Nonetheless, the current candle remains green but suggests a slight increase in selling pressure. The asset is exhibiting the same trend as the rest of the market. It is surprising as investors expected a significant uptrend in the coming days.
One of the feats they wanted was XRP flipping the $2.30 resistance. However, prices remain below it, marking the third week in a row without breaking it. Several factors are responsible for the current price action, hindering a significant uptick.
Traders remain cautious about price direction, as the market has repeatedly been bearish despite their expectations of better performance. It is one of the many factors affecting the altcoin and other cryptocurrencies.
The derivatives market reveals a grim reminder of why investors remain cautious. They lost over $288 million, with bulls accounting for almost 60% of those losses. However, they lost $4.50 million on XRP, and the bulls made up over $3 million in rekt capital.
This market has influenced prices for an extended period as the spot market weakened. The effect remains significant, as the liquidation map reveals another reason the coin failed to surge.

A closer look at the chart above reveals a cluster of liquidations at $2.20. Since losing the mark last week, traders opened shorts, leading to the clusters at the mark.
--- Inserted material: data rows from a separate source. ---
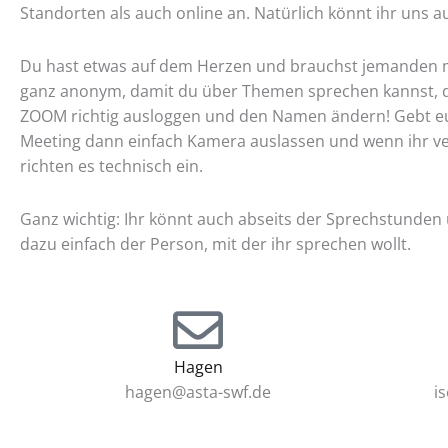
Standorten als auch online an. Natürlich könnt ihr uns a
Du hast etwas auf dem Herzen und brauchst jemanden m
ganz anonym, damit du über Themen sprechen kannst, di
ZOOM richtig ausloggen und den Namen ändern! Gebt euc
Meeting dann einfach Kamera auslassen und wenn ihr ver
richten es technisch ein.
Ganz wichtig: Ihr könnt auch abseits der Sprechstunden 
dazu einfach der Person, mit der ihr sprechen wollt.
Hagen
hagen@asta-swf.de
i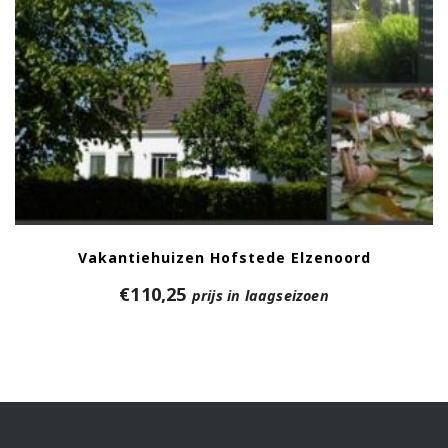
Vakantiehuizen Hofstede Elzenoord
€
110,25
prijs in laagseizoen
The bears have since staged selloffs whenever attempts are made to flip the mark.
The liquidation at $2.29 is more robust, explaining the failure to break above that mark since Nov 17.
Away from the derivatives, the spot market is seeing in deposits into trading platforms. The exchange reserves are slightly increasing as a result. It also means the asset is experiencing significant selling pressure in spot markets.
Nonetheless, while these factors reflect notable bearish dominance, the exchange-traded funds tied to XRP continue to see inflows. As of Friday, it saw a net influx of more than $10 million, extending the streak.
XRP is trading at $2.07 at the time of writing as the upward momentum wanes. While it still prints a green candle, it is worth noting that fears of further declines remain high.
Amid growing concerns, Ripple’s CEO took to X to express his excitement about how XRP ETFs are performing. Interestingly, his comment barely affected prices, in contrast to previous reactions when he posted about XRP.
The bulls continue to show signs of exhaustion after the notable surge two weeks ago. Nonetheless, reflecting on the reactions to Brad Garlinghouse’s comment suggests that the asset will not flip to $2.30 if the current conditions persist.
Investors are banking on the FOMC decision to seal an uptrend to this level. It may be the only fundamental that could trigger the expected hike this week.

Nonetheless, the 1-day chart paints a lower chance of a flip. It is worth noting that bollinger’s middle band has mostly served as resistance, and surges above it have been short-term. There is no indication that the trend is changing.
However, MACD reversed its bearish convergence as buying pressure returned. It remains to be seen whether this heralds further price increases.